Audio Global Viewpoint – October 2020
Adoption of IP is providing broadcasters with real and unprecedented opportunities to reconsider many of their workflows and operating procedures. Due to the unique way in which video and audio essence has been abstracted away from the underlying timing parameters, we now have the freedom to reconsider our attitude towards timing, and specifically latency.
One of my main concerns with migrating to IP is that the acronym SDI is just being replaced with the acronym IP. Although ST2022 was just serializing SDI into IP, syncs and all, it was a good step for many into the world of IP before the big prize of ST2110 came along. This has the potential to allow us to remove the rigid synchronization model we’ve been stuck with over the past eighty years.
To fully utilize the power of ST2110, we must not only think in terms of PTP but more importantly abstract our notions of timing away from the traditional synchronous line and frame sync model. In my mind, merely approaching IP as a direct replacement for SDI is a very limiting thinking condition that will stop us achieving IP’s full potential.
PTP was born out of the need to synchronize assembly robots during the manufacture of vehicle chassis on automated production lines. Stepper motors were employed to rotate the chassis to allow the welding robots the access they required. If either of the stepper motors were not synchronized then the whole chassis could twist and distort, rendering it useless.
As with many aspects of broadcasting we are learning much from industry. Production lines didn’t have sync-pulse-generators with embedded timing in the control signals, instead, they used the method of event processing. Rather than attempting to guarantee that a signal will reach its destination in a prescribed and well-defined time, each robot was loaded with a sequence of instructions that were activated at specific times (based on a common PTP reference). Although this introduced some latency, the overall result was a highly reliable automated system.

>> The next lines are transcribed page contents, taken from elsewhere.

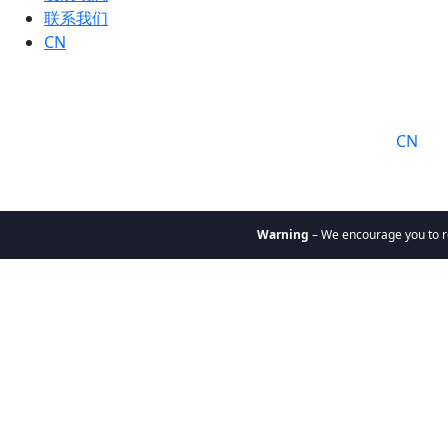
联系我们
CN
语言:
CN
Warning
– We encourage you to remain vigilant
关于我们
为何选择
凯辉
使命与价
值观
凯辉团队
凯辉基金
私募股权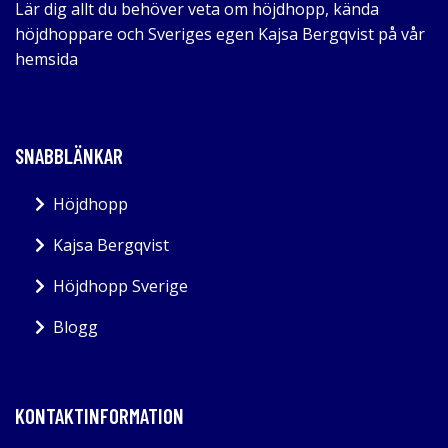
Lär dig allt du behöver veta om höjdhopp, kända
höjdhoppare och Sveriges egen Kajsa Bergqvist på vår
hemsida
SNABBLÄNKAR
Höjdhopp
Kajsa Bergqvist
Höjdhopp Sverige
Blogg
KONTAKTINFORMATION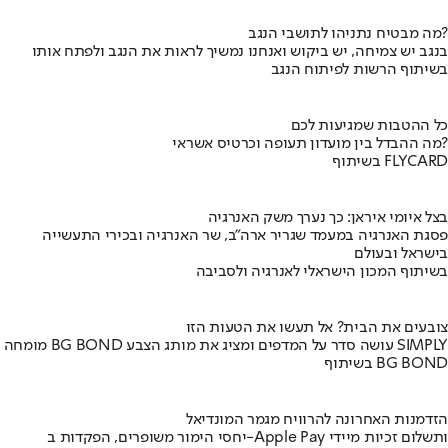
מה מבטיח נתניהו לתושבי הנגב?
בנגב יש צמיחה, יש ביקוש ואנחנו נמשיך לראות את הנגב ולפתח אותו
בשיתוף הרשות לפיתוח הנגב
כל ההטבות שמגיעות לכם
מה ההבדל בין מועדון תעופה וכרטיס אשראי?
בשיתוף FLYCARD
בצל איומי איראן: כך נערך משק האנרגיה
פסגת האנרגיה במעמד שגריר ארה"ב, שר האנרגיה ובכירי התעשייה
בישראל ובעולם
בשיתוף המכון הישראלי לאנרגיה ולסביבה
צובעים את הבית? אל תעשו את הטעות הזו
מומחה BG BOND עושה סדר על המדפים ומציג את מותג הצבע SIMPLY
בשיתוף BG BOND
הזדמנות האחרונה להרוויח מגמר המונדיאל
יחסי הימור משופרים, הפקדות ב-Apple Pay ותשלום זכיות מיידי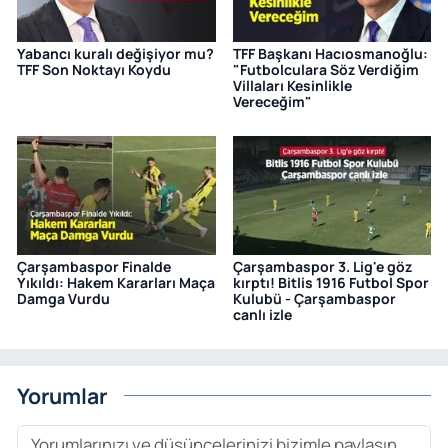
Yabancı kuralı değişiyor mu?
TFF Başkanı Hacıosmanoğlu:
TFF Son Noktayı Koydu
"Futbolculara Söz Verdiğim
Villaları Kesinlikle
Vereceğim"
Çarşambaspor Finalde
Çarşambaspor 3. Lig'e göz
Yıkıldı: Hakem Kararları Maça
kırptı! Bitlis 1916 Futbol Spor
Damga Vurdu
Kulubü - Çarşambaspor
canlı izle
Yorumlar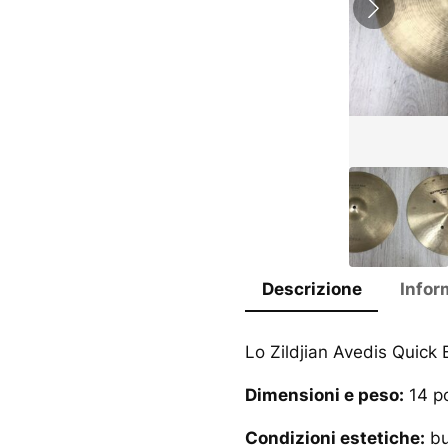
Descrizione
Infor
Lo Zildjian Avedis Quick 
Dimensioni e peso:
14 po
Condizioni estetiche:
bu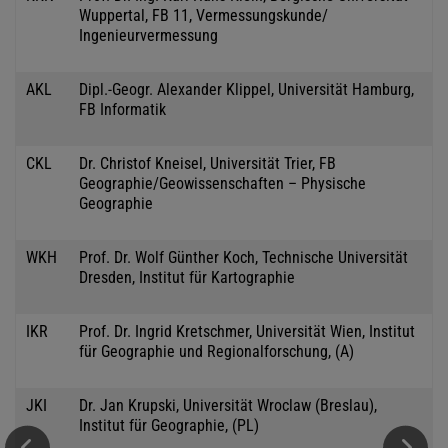
Wuppertal, FB 11, Vermessungskunde/
Ingenieurvermessung
AKL
Dipl.-Geogr. Alexander Klippel, Universität Hamburg,
FB Informatik
CKL
Dr. Christof Kneisel, Universität Trier, FB
Geographie/Geowissenschaften – Physische
Geographie
WKH
Prof. Dr. Wolf Günther Koch, Technische Universität
Dresden, Institut für Kartographie
IKR
Prof. Dr. Ingrid Kretschmer, Universität Wien, Institut
für Geographie und Regionalforschung, (A)
JKI
Dr. Jan Krupski, Universität Wroclaw (Breslau),
Institut für Geographie, (PL)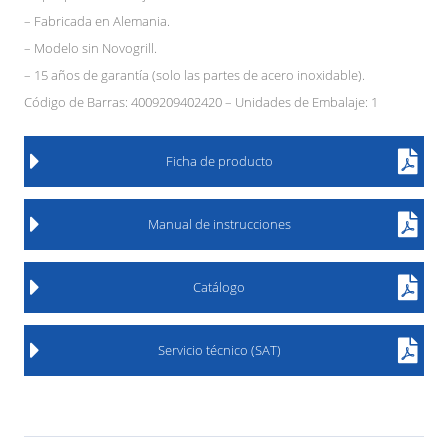
– Fabricada en Alemania.
– Modelo sin Novogrill.
– 15 años de garantía (solo las partes de acero inoxidable).
Código de Barras: 4009209402420 – Unidades de Embalaje: 1
Ficha de producto
Manual de instrucciones
Catálogo
Servicio técnico (SAT)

If we start thinking about video and audio in this manner, then latency becomes more of a manageable limit than a race to ridiculously low values. The more latency we allow ourselves, then the more reliable are our infrastructures.
But how much latency is acceptable? I believe this is a lot more than we’ve allowed ourselves to think. If we consider a live contribution satellite link with standards conversion between the USA and Europe, then the delay could easily reach a second. And much of the modern digital video processing equipment has inherent latency built into it representing two, three, or more frames.
If we assume that video and audio is synchronised in terms of lip-sync, then I would hypothesize that we could easily afford 250 milliseconds of latency in a broadcast studio, that is, from light entering the camera to it being displayed on the studio-out multiviewer. The key is, the latency has to be consistent and predictable. I accept that if we put two monitors from the camera and studio-out side-by-side then we would see a delay between them, but in the real-world operation of a TV studio where this rarely occurs, would we notice 250 milliseconds of delay? I suspect not.
We might be able to expand this further. I do know that if we start considering video and audio over IP as a true asynchronous system, then we will be able to build much more reliability and flexibility into our IP infrastructures, especially if we allow ourselves some realistic freedom in latency. That is, we should look at a fixed latency of 250 milliseconds, as opposed to something unachievable and unmeasurable such as “low latency”.